Additionally, California has an important public policy interest in ensuring that gaming licenses are not issued to persons or entities that have engaged in any form of unlawful or unauthorized gaming. It is crucial that any internet poker bill protect this public policy interest in order to instill public trust and confidence in the integrity, fairness, and legitimacy of state-sanctioned internet poker. This public trust was undermined by unscrupulous entities and brands that, according to a 2011 indictment by the United States Department of Justice, accepted bets in violation of U.S. laws and defrauded poker players of over $300 million.
Just a few years ago, three major online poker operators – Absolute Poker, Full Tilt Poker, and PokerStars – had their websites seized and shut down by the FBI on allegations that, from at least November 2006 through March 2011, those operators violated the Unlawful Internet Gambling Enforcement Act (UIGEA) and the Illegal Gambling Business Act. Each of those firms continued to grow their companies and their brands by unlawfully accepting bets from U.S. players after December 31, 2006, the effective date of the UIGEA. Criminal indictments were handed down against certain owners and senior officers. In the end, these presumed violators negotiated a settlement with the U.S. Government for $731 million, rather than risk the looming possibility of criminal convictions – which certainly would have prevented those firms from obtaining gaming licenses in U.S. jurisdictions.
It is instructive that the State of Nevada, which is widely recognized as a leader in the regulation of gambling, also included a bad actor clause in its internet poker statutes. Specifically, Nevada created the classification of “covered assets” meaning, “any tangible or intangible asset specifically designed for use in, and used in connection with, the operation of an interactive gaming facility that, after December 31, 2006, knowingly and intentionally operated interactive gaming involving patrons located in the United States.”

[Excerpts from a dataset]
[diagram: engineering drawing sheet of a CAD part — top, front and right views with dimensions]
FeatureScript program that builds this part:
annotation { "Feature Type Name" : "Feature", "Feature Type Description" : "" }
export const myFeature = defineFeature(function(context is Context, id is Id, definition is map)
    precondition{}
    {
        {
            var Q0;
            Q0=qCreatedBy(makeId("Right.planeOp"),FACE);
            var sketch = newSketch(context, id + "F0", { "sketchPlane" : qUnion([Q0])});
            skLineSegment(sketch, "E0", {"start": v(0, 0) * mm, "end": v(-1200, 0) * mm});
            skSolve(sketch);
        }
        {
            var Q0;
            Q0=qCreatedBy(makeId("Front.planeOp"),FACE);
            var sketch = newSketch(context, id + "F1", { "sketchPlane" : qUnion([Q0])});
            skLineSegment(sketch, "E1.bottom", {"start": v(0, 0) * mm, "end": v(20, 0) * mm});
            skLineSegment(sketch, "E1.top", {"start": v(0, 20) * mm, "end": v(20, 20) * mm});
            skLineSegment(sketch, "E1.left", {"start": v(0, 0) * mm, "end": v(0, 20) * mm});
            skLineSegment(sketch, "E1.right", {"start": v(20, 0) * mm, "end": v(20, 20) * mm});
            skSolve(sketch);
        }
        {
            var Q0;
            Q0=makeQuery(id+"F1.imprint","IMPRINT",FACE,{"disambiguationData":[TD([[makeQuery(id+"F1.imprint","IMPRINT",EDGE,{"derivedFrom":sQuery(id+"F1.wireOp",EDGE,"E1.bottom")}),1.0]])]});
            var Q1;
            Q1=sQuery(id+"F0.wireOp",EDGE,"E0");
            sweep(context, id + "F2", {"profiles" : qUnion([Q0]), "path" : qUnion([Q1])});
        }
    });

**QUESTIONS:**
1. Retype the stretch of the passage on internet poker licensing from "Additionally, California has" through "over $300 million.".
2. For each statement below, state whether it agrees with the passage on internet poker licensing, and support each yes or no with the deciding words of the passage, quoted exactly. (a) The three operators settled with the U.S. Government for $731 million. (b) The three operators' websites were seized by Nevada gaming regulators. (c) The UIGEA took effect on December 31, 2006.
3. Proceed with the passage on internet poker licensing, starting after its final sentence.

**RESPONSES PER TASK:**
1.
Additionally, California has an important public policy interest in ensuring that gaming licenses are not issued to persons or entities that have engaged in any form of unlawful or unauthorized gaming. It is crucial that any internet poker bill protect this public policy interest in order to instill public trust and confidence in the integrity, fairness, and legitimacy of state-sanctioned internet poker. This public trust was undermined by unscrupulous entities and brands that, according to a 2011 indictment by the United States Department of Justice, accepted bets in violation of U.S. laws and defrauded poker players of over $300 million.

2.
(a) Yes: "negotiated a settlement with the U.S. Government for $731 million"
(b) No: "had their websites seized and shut down by the FBI"
(c) Yes: "December 31, 2006, the effective date of the UIGEA"

3.
The citizens of California deserve protection from bad actors. The language proposed in AB 167 is not sufficient to protect the integrity of the California market. As proposed, AB 167 provides no such protection, and instead would reward those gaming corporations that acted inconsistent with federal law and the letter of California law by authorizing them to use the fruits of their illegal conduct to obtain a license in California. It bears emphasis that the tribes working with you on AB 167 were ALL formally and publicly in favor of the inclusion of a bad actor clause in internet poker legislation until they entered into a business relationship with one of those presumed violators, and its successor corporation.
Our Tribal Governments have invested many hundreds of millions of dollars in brick-and-mortar operations that create tens of thousands of jobs for Californians. We did so in reliance on the rights granted by the people of California and the compacts we have negotiated with the State in the exercise of those rights. Legislation like AB 167 – which could threaten these rights, these substantial investments, and so bitterly divide California Tribes – should not move forward solely for the sake of supporting a business model that might possibly benefit a few tribes in the short term, to the certain and permanent detriment of all other tribes, not to mention, the citizens of California.
Respectfully, we urge you not to pursue AB 167, or any similar measure, which, for the reasons referenced above, is in our view fatally flawed.